Dataset rows:
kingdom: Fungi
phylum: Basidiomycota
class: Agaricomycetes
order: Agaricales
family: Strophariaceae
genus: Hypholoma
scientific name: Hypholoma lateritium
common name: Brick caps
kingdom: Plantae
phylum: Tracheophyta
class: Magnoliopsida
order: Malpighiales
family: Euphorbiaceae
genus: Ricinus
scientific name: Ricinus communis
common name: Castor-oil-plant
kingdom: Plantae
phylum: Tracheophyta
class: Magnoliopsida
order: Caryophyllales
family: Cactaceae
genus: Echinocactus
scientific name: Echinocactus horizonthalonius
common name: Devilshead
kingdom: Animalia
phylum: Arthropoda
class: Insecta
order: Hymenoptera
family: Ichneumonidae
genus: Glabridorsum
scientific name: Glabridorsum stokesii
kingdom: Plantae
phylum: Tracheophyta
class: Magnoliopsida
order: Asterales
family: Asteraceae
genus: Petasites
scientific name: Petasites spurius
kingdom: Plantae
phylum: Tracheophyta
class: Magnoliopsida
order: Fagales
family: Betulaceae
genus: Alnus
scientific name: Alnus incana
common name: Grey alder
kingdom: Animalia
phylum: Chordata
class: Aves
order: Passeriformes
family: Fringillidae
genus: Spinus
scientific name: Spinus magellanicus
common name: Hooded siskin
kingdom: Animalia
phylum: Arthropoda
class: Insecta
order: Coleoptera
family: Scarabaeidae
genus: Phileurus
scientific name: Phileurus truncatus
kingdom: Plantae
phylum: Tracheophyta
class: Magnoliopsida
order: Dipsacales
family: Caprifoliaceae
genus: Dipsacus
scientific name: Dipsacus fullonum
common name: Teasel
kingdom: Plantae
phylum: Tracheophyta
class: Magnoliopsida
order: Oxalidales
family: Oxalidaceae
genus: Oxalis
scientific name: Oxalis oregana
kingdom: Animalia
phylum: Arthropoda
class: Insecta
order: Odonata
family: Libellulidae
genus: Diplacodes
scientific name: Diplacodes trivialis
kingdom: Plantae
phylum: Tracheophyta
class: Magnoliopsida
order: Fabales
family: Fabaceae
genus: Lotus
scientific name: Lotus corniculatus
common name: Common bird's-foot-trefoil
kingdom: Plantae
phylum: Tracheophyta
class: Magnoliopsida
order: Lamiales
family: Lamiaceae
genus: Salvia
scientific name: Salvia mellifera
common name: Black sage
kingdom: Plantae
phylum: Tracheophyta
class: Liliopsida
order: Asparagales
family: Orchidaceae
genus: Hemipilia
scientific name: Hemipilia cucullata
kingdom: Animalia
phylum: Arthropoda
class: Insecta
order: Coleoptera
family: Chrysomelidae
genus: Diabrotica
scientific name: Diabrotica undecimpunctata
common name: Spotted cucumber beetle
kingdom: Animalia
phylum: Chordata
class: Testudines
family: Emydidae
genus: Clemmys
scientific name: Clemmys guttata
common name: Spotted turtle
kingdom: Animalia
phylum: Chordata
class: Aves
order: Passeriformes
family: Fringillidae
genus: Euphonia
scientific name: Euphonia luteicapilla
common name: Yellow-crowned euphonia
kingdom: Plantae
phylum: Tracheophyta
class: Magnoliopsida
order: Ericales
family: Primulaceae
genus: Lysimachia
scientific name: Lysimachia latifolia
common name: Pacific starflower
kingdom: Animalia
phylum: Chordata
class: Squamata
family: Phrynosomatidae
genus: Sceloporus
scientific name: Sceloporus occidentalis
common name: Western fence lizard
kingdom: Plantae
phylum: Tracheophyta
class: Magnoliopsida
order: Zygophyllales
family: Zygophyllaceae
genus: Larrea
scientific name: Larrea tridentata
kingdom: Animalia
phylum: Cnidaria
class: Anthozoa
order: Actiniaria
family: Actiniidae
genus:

• _Task_
Lay out the lines from the one with "order: Fabales" to the one with "scientific name: Salvia mellifera" as a Markdown table with the columns No. and Line. Number each line in order and leave out any blank lines.

• _Final result_
| No. | Line |
|---|---|
| 1 | order: Fabales |
| 2 | family: Fabaceae |
| 3 | genus: Lotus |
| 4 | scientific name: Lotus corniculatus |
| 5 | common name: Common bird's-foot-trefoil |
| 6 | kingdom: Plantae |
| 7 | phylum: Tracheophyta |
| 8 | class: Magnoliopsida |
| 9 | order: Lamiales |
| 10 | family: Lamiaceae |
| 11 | genus: Salvia |
| 12 | scientific name: Salvia mellifera |